▸ **Work instruction**
Render the material as a Markdown table with the columns Number and Line, one row per line with blank lines left out. Begin at the first line of the material and stop after the line that contains "Xatırladaq ki, builki".

Information given section start

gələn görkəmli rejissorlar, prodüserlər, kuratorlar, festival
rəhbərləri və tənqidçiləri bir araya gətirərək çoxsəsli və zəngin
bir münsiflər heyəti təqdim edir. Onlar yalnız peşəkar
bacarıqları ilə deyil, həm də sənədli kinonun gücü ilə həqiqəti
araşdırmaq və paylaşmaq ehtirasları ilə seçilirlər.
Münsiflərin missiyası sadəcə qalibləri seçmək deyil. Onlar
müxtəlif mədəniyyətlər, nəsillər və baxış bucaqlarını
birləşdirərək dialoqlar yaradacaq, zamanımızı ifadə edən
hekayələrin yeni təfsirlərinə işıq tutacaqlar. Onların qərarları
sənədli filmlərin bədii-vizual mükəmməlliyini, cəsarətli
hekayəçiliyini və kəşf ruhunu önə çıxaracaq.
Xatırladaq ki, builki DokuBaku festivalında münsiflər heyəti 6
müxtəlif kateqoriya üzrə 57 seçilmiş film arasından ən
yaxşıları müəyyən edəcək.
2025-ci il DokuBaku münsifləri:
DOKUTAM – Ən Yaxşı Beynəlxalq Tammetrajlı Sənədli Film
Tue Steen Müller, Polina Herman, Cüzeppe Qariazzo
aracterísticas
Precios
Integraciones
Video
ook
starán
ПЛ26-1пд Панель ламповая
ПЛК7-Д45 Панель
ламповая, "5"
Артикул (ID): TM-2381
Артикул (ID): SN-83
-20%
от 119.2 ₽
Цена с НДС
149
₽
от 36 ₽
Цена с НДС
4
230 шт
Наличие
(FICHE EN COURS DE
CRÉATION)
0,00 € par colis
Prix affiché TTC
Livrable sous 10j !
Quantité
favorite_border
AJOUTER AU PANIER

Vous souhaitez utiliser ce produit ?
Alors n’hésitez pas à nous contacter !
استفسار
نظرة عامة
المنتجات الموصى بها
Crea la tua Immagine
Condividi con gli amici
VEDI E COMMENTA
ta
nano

Information given section end

▸ **Task output**
| Number | Line |
|---|---|
| 1 | gələn görkəmli rejissorlar, prodüserlər, kuratorlar, festival |
| 2 | rəhbərləri və tənqidçiləri bir araya gətirərək çoxsəsli və zəngin |
| 3 | bir münsiflər heyəti təqdim edir. Onlar yalnız peşəkar |
| 4 | bacarıqları ilə deyil, həm də sənədli kinonun gücü ilə həqiqəti |
| 5 | araşdırmaq və paylaşmaq ehtirasları ilə seçilirlər. |
| 6 | Münsiflərin missiyası sadəcə qalibləri seçmək deyil. Onlar |
| 7 | müxtəlif mədəniyyətlər, nəsillər və baxış bucaqlarını |
| 8 | birləşdirərək dialoqlar yaradacaq, zamanımızı ifadə edən |
| 9 | hekayələrin yeni təfsirlərinə işıq tutacaqlar. Onların qərarları |
| 10 | sənədli filmlərin bədii-vizual mükəmməlliyini, cəsarətli |
| 11 | hekayəçiliyini və kəşf ruhunu önə çıxaracaq. |
| 12 | Xatırladaq ki, builki DokuBaku festivalında münsiflər heyəti 6 |